§ Your task
Go through the entries below and say how many lines contain the string "unadrug"; write only that number.

§ Material for the task
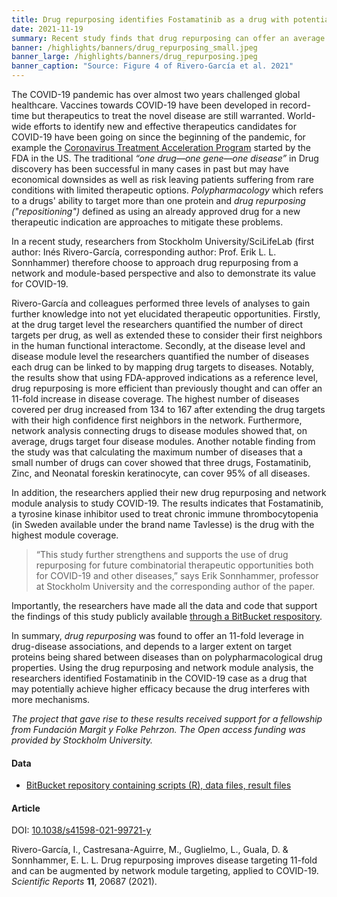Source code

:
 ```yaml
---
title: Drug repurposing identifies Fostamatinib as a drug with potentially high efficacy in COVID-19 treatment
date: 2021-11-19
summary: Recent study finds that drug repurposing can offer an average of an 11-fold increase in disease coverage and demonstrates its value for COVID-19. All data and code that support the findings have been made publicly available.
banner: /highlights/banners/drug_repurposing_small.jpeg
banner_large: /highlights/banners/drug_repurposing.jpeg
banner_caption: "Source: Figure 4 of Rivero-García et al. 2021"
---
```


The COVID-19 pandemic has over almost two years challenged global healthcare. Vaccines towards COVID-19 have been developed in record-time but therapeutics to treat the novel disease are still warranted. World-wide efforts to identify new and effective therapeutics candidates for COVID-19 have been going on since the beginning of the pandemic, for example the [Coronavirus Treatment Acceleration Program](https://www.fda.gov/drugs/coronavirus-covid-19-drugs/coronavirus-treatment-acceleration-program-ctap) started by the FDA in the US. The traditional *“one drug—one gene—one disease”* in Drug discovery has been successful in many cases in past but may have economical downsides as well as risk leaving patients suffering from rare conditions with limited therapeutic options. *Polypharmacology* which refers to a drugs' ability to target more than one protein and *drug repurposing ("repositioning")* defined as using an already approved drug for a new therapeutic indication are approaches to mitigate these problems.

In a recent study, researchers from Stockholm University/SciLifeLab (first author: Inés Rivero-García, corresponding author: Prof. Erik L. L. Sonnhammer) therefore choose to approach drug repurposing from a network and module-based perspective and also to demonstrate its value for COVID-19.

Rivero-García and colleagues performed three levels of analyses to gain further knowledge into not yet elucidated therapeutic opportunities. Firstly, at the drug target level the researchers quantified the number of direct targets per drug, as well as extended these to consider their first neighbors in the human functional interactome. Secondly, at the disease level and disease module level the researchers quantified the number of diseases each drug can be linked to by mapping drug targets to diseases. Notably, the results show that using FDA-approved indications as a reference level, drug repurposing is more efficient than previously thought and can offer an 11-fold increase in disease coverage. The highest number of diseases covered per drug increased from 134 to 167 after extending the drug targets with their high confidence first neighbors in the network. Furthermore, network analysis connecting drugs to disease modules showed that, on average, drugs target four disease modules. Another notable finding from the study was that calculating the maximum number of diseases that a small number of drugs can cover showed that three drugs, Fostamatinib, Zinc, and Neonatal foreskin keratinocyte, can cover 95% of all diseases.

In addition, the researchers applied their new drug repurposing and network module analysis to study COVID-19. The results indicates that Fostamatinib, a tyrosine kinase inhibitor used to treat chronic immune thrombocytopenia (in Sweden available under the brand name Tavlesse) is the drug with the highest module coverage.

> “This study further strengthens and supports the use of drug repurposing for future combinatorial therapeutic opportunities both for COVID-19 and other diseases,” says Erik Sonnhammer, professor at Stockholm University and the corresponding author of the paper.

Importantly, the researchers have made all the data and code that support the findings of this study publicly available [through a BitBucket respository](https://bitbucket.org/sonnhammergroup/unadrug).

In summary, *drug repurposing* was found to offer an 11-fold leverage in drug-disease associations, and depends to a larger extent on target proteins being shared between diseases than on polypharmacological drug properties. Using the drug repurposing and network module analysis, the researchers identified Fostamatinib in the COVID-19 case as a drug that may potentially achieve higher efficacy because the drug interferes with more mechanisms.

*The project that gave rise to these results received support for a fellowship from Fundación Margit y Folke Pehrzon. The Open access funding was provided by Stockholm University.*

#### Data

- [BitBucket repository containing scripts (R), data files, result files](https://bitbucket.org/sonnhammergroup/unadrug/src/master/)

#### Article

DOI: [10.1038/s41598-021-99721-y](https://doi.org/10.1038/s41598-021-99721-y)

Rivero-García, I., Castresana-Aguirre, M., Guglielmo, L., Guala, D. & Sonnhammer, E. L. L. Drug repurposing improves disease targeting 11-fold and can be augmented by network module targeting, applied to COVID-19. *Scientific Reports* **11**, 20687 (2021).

§ Response
2